During World War II, Rosie the Riveter started a woman's revolution by working in factories. Since then, women have made their way into all sectors and levels of the workforce. Today, an increasing number of families in the U.S. have a female breadwinner. And although the salary gap between men and women still exists, according to the U.S. Department of Labor, it is shrinking.

What about the financial services industry, specifically? In November 2009, as reported by FINRA, there were 642,689 registered advisors in the U.S. And according to research firms Cerulli Associates Inc. and Prince & Associates, there will be 400,000 financial advisors in the U.S. by the end of 2010. But accurate data on the number of women in our business is hard to find. More helpful are figures shared by the Financial Planning Association; it has 23,814 members, 27.6% of whom are women. Among the 61,971 CFPs in the U.S., 23% are female.

So, clearly, women are the minority. There are a few commonly cited reasons for this:

    Typically, by middle school, girls begin to score significantly lower in math than boys. By high school, this influences their choice of courses and, ultimately, their career paths, as they shy away from math-related careers. Although relationship skills trump math skills in the daily work of a financial advisor, one can understand why a young woman might not choose it as a career. "Financial advisor" means money; money means numbers; and numbers mean math.

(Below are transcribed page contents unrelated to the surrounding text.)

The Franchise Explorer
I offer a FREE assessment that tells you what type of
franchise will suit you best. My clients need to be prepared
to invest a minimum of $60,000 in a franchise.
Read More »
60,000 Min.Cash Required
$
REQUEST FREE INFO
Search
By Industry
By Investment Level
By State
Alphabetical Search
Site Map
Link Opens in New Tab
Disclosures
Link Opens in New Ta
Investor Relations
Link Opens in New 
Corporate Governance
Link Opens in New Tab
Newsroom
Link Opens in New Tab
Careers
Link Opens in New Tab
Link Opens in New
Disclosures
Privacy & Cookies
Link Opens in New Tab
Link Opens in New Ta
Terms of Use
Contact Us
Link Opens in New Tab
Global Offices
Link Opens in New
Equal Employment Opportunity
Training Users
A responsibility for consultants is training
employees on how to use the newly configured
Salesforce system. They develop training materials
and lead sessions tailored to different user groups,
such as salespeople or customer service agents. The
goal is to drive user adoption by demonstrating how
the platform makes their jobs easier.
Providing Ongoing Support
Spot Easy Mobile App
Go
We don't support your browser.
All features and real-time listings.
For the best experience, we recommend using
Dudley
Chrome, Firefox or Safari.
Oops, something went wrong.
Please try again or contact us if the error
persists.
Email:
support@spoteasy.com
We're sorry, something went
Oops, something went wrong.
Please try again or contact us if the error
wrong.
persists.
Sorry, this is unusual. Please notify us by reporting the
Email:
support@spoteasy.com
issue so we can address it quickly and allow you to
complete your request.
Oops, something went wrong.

    Women also lack role models in the business and awareness about the field. Financial advising is still a relatively new industry, not as well understood as careers in academia, health care and technology. Because there are fewer women in financial services, there are fewer role models to spread the word that the profession offers excellent opportunities for women.

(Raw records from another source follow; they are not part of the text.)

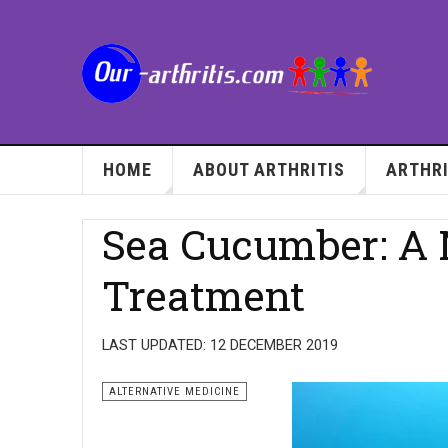
HOME
ABOUT ARTHRITIS
ARTHRI
Sea Cucumber: A N
Treatment
LAST UPDATED: 12 DECEMBER 2019
ALTERNATIVE MEDICINE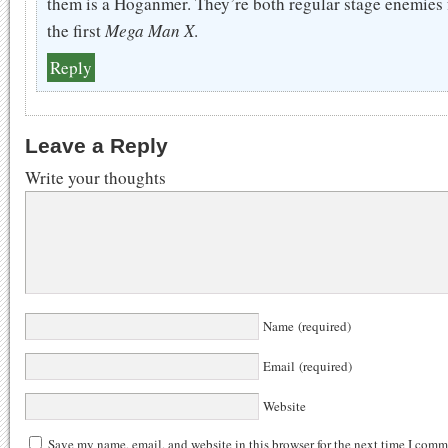
them is a Hoganmer. They’re both regular stage enemies
the first
Mega Man X
.
Reply
Leave a Reply
Write your thoughts
Name (required)
Email (required)
Website
Save my name, email, and website in this browser for the next time I comm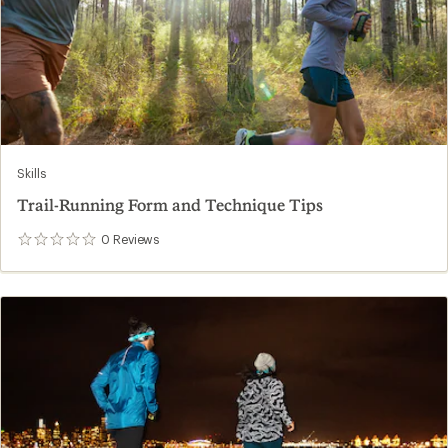
Skills
Trail-Running Form and Technique Tips
0
Reviews
0
reviews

    After the birth of a child, some women work part time, some stop working for a few years, and others leave the workforce entirely. If a woman does continue her career, she then typically holds two jobs-one outside and one inside the home. While traditional roles may be shifting, we cannot ignore the fact that this presents challenges, particularly for women in financial services. For example, clients' financial goals and needs alter with changing circumstances, and circumstances can change quickly. It is unlikely an advisor can step away for a few years and expect her clients to be waiting when she returns. Stepping away typically means starting over.  

Evolution: The Profession's Embrace Of Woman
How do female advisors overcome traditional barriers? The answer appears to be: one advisor and one story at a time. What follows are the stories of four successful women who have been in the industry for 30 years or more.

Deb's story. Debra Brede of D.K. Brede Investment Management Company, Inc. in Needham, Mass., had been planning to attend medical school, but first went to work as an assistant in a wirehouse the summer before she was to start her premed program. But sometimes when you're planning other things, life takes over.

She learned her role quickly, displaying a talent for solving operational problems. When her supervisor suddenly died, she got a promotion. As it happened, the firm was about to merge, and she became the "go-to" person sent to address operational issues at multiple branches in the newly formed organization.

After so many twists of fate, Deb put aside medicine and instead decided to become an advisor. After an 18-month training program, she began to build a solid book of clients by working many hours, including weekends.